◆ PARTS OF THE EXERCISE
• a. Decide whether each statement below agrees with the schema-on-read excerpt, answering yes or no and quoting the deciding words from it: (i) Schema-on-read writes data to the data store before interpreting the schema. (ii) Under schema-on-read, data has to be interpreted only once. (iii) Schema-on-read follows the "right way" of doing things in relational databases.
• b. Reproduce the portion of the schema-on-read excerpt between "easily load and" and "with processing it.", inclusive.

━━ DOCUMENT TEXT

Figure 1-5. Schema-on-read differs from schema-on-write by writing data to the data store before interpreting the schema or
transforming it in any way. The upside is the interpretation of the nature of data is pushed until later, but the downside is that
it needs to be interpreted every time the data is analyzed.

The Benefits of Schema-on-Read
Schema-on-read seems like a pretty basic idea but it is a drastic departure from the “right way” of
doing things in relational databases. With it comes one fundamental and drastic benefit: the ability to

easily load and keep the data in its original and raw form, which is the unmodified bytes coming out
of your applications and systems. Why would you want to keep this around? At first glance you might
not take data sources like these too seriously, but the power of keeping the original data around

cannot be ignored as long as you can handle the work associated with processing it.

━━━━
━━ DATA SUPPLIED

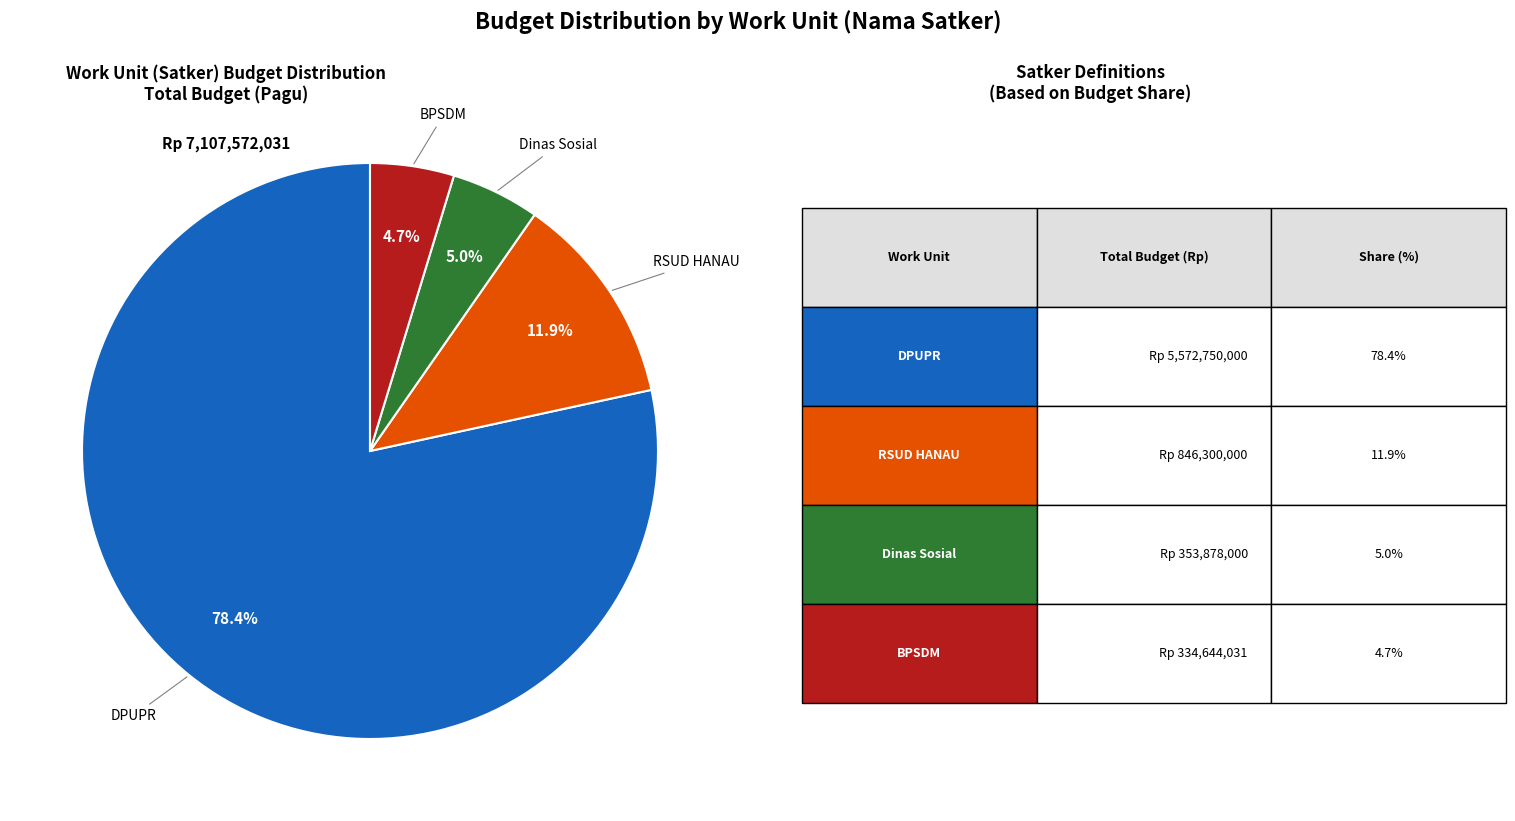

Approximately how many times larger is the value at RSUD HANAU compared to Dinas Sosial?

2.4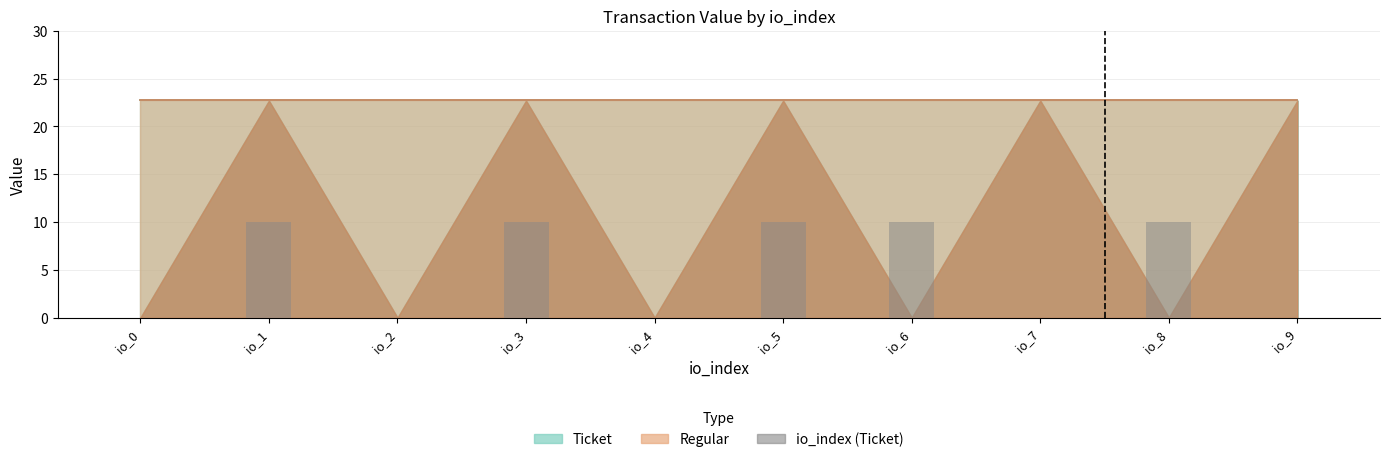

Is it true that the value at io_5 is 10?

True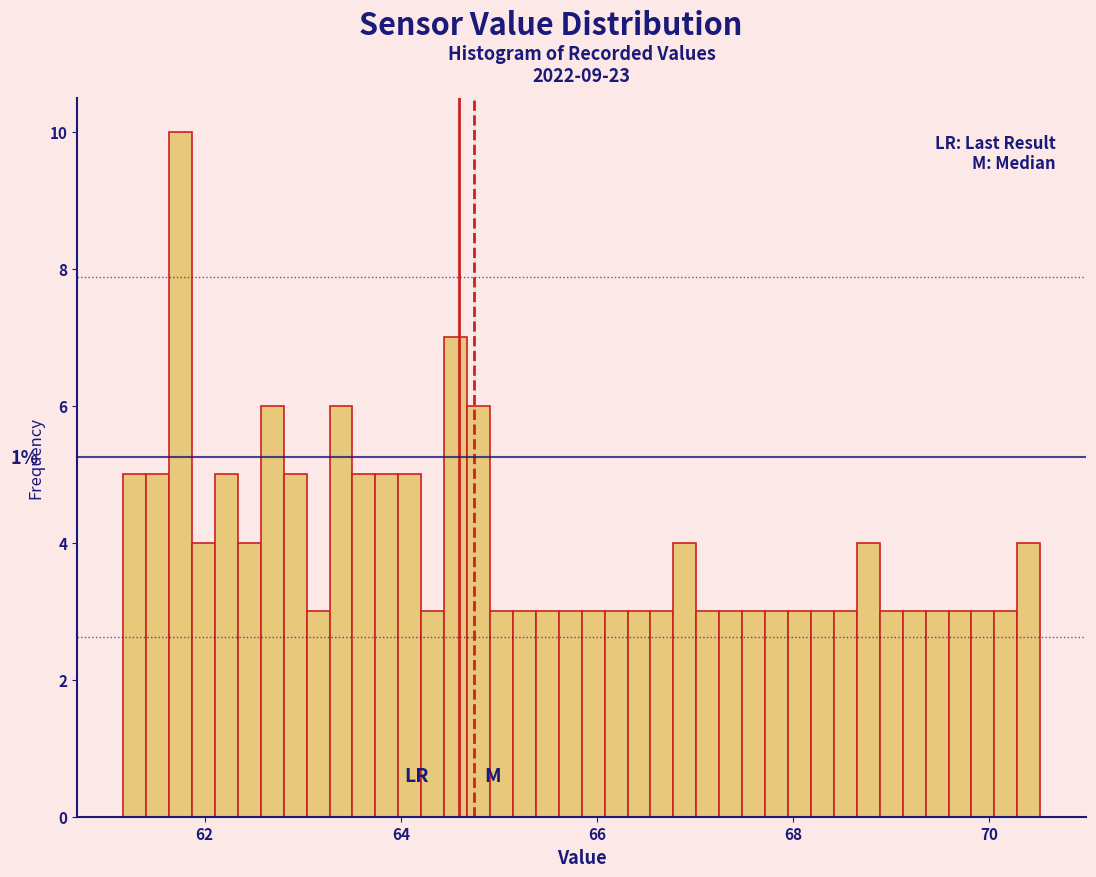

Around what value on the x-axis is the tallest bar? Give the approximate position of its centre, as read against the axis.

61.8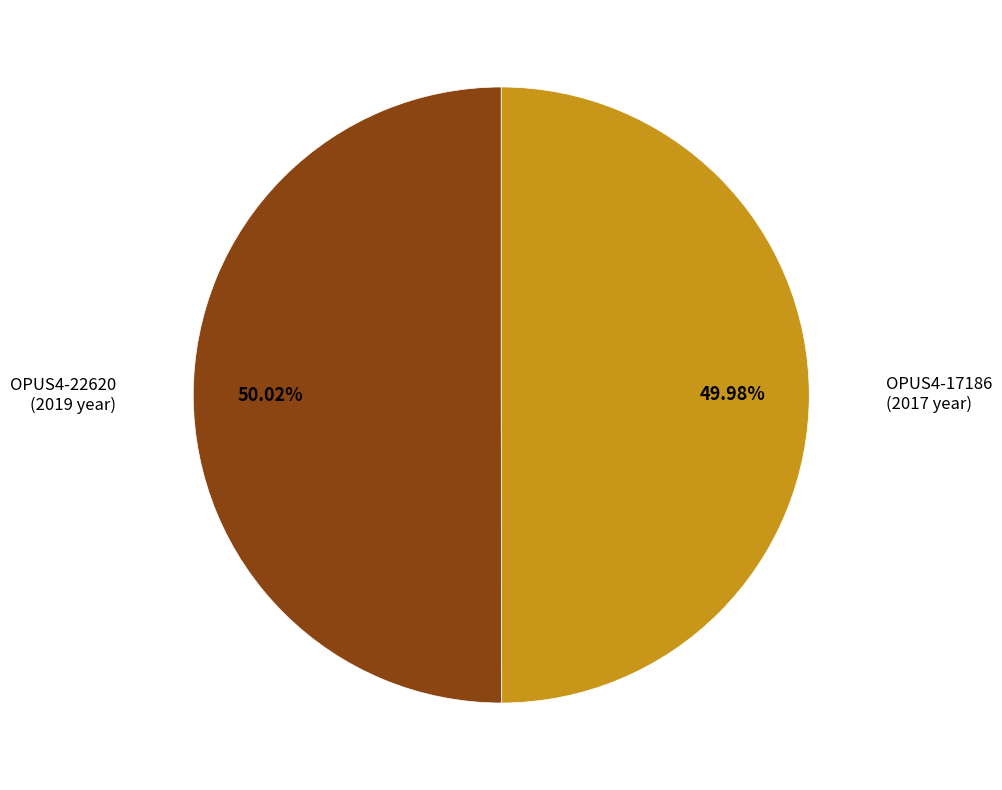

Is there any slice that represents more than half of the pie?

Yes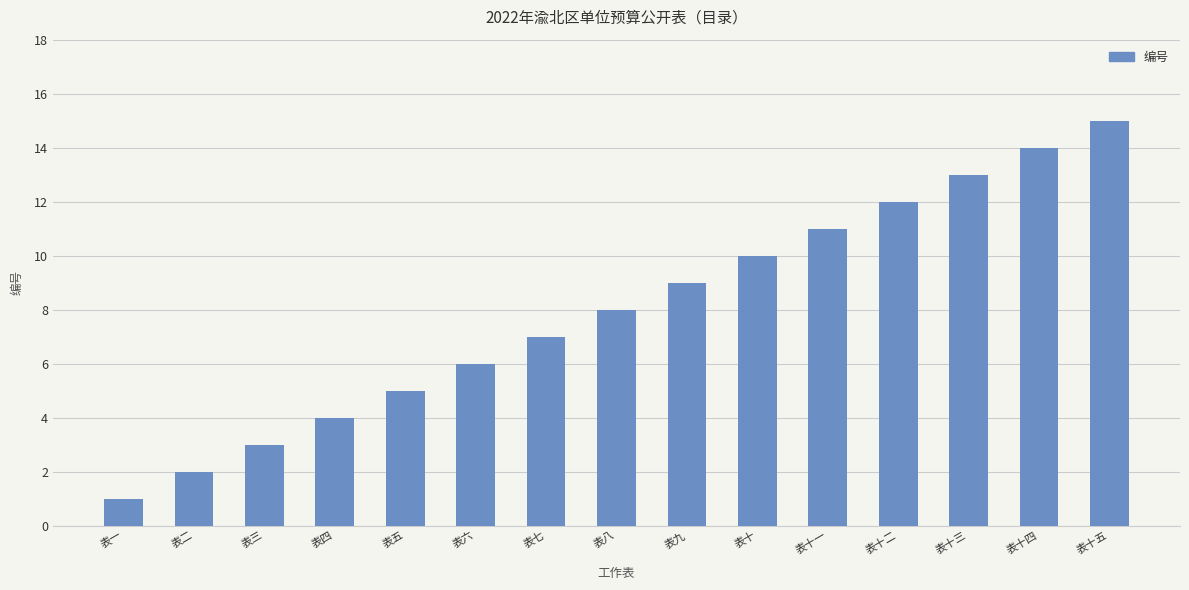

Rank the categories by value from lowest to highest.

表一, 表二, 表三, 表四, 表五, 表六, 表七, 表八, 表九, 表十, 表十一, 表十二, 表十三, 表十四, 表十五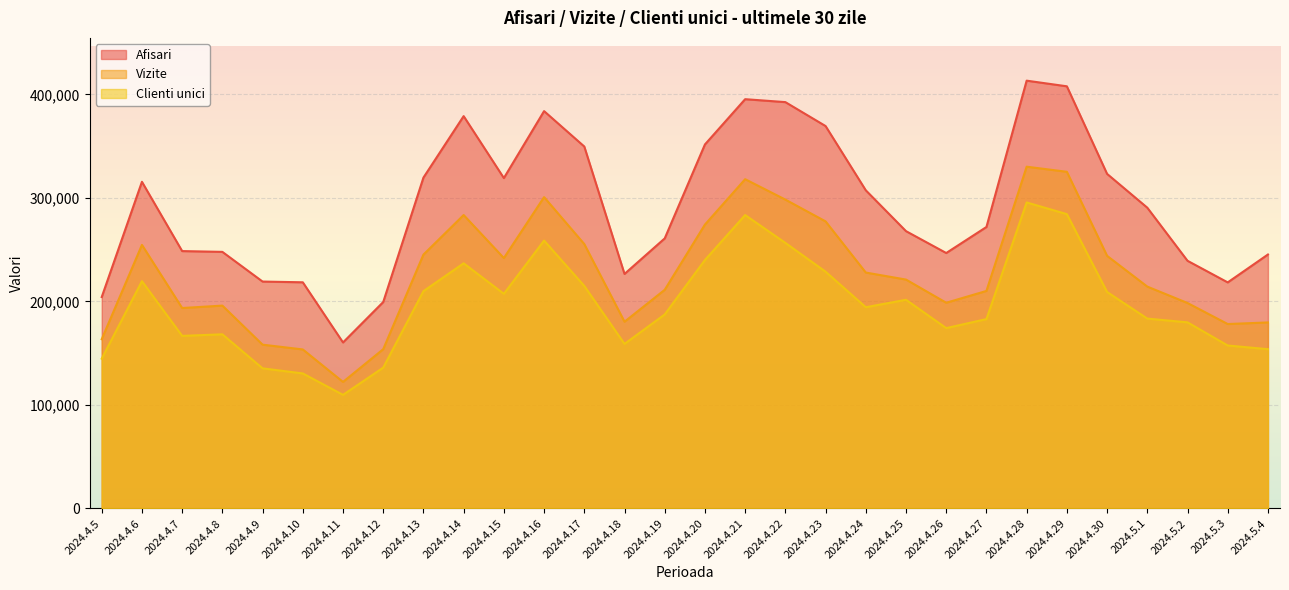

Does the chart display data point markers on the line(s)?

No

━━━━

◆ ANSWERS FOR THIS EXERCISE
• a.
(i) Yes: "by writing data to the data store before interpreting the schema"
(ii) No: "it needs to be interpreted every time the data is analyzed."
(iii) No: "it is a drastic departure from the “right way” of"

• b.
easily load and keep the data in its original and raw form, which is the unmodified bytes coming out
of your applications and systems. Why would you want to keep this around? At first glance you might
not take data sources like these too seriously, but the power of keeping the original data around

cannot be ignored as long as you can handle the work associated with processing it.